::: Given information :::
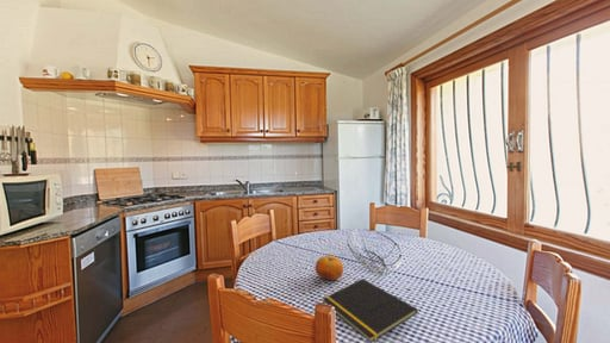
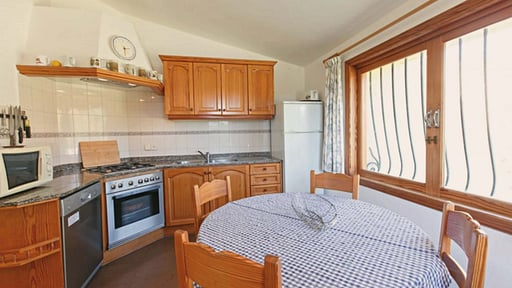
- fruit [315,255,344,281]
- notepad [322,277,419,343]
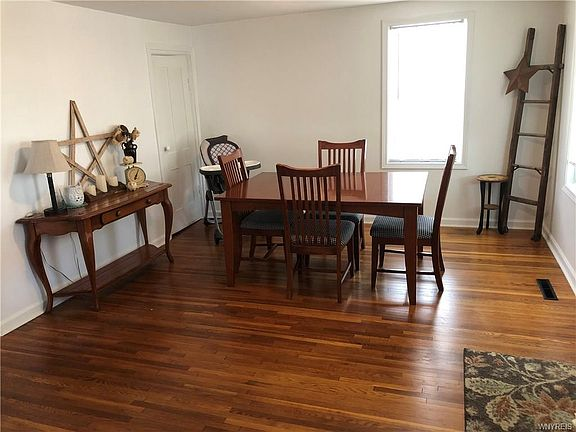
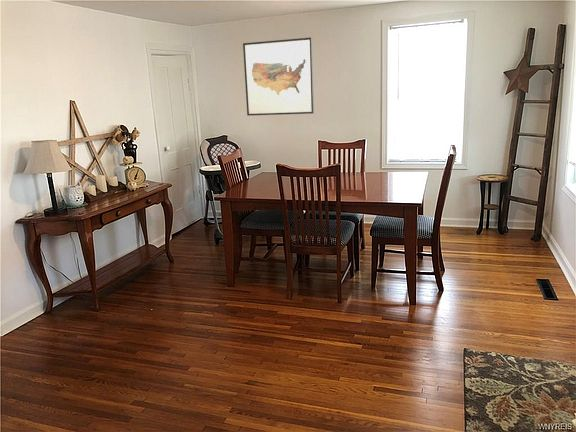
+ wall art [242,36,315,117]
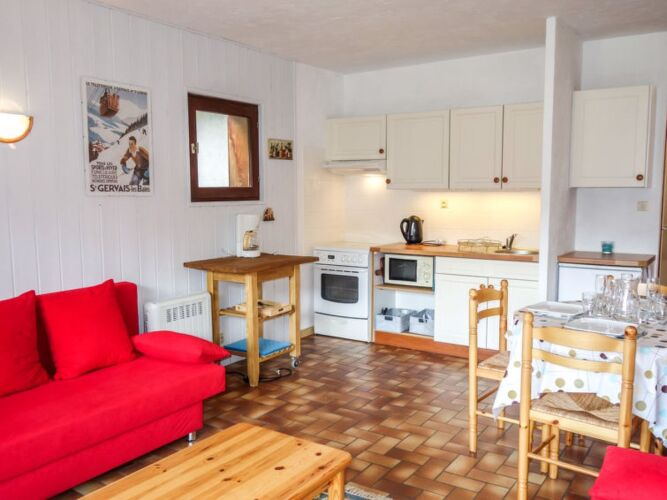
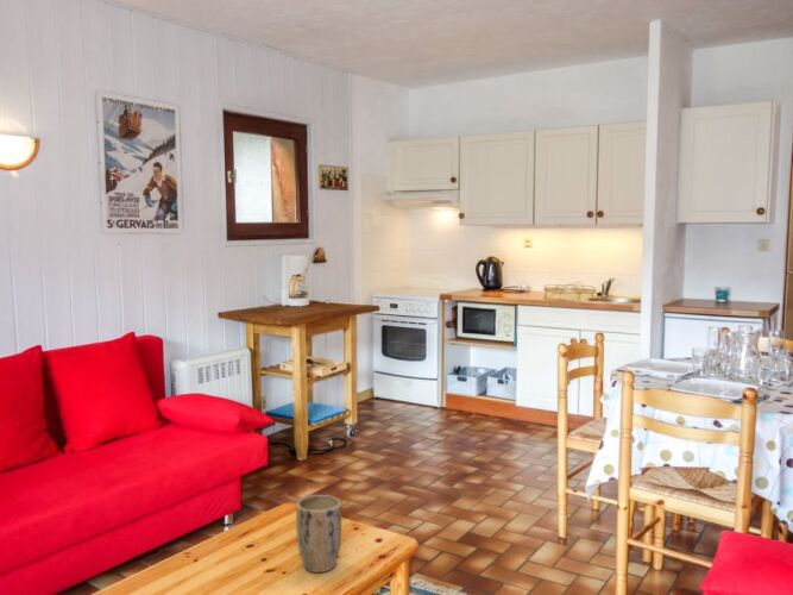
+ plant pot [295,494,342,574]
:::
* Task requirements: In the copy, include no pictures; everything else in the material should be written out exactly.

* Result of this exercise:
- fruit [315,255,344,281]
- notepad [322,277,419,343]
+ wall art [242,36,315,117]
+ plant pot [295,494,342,574]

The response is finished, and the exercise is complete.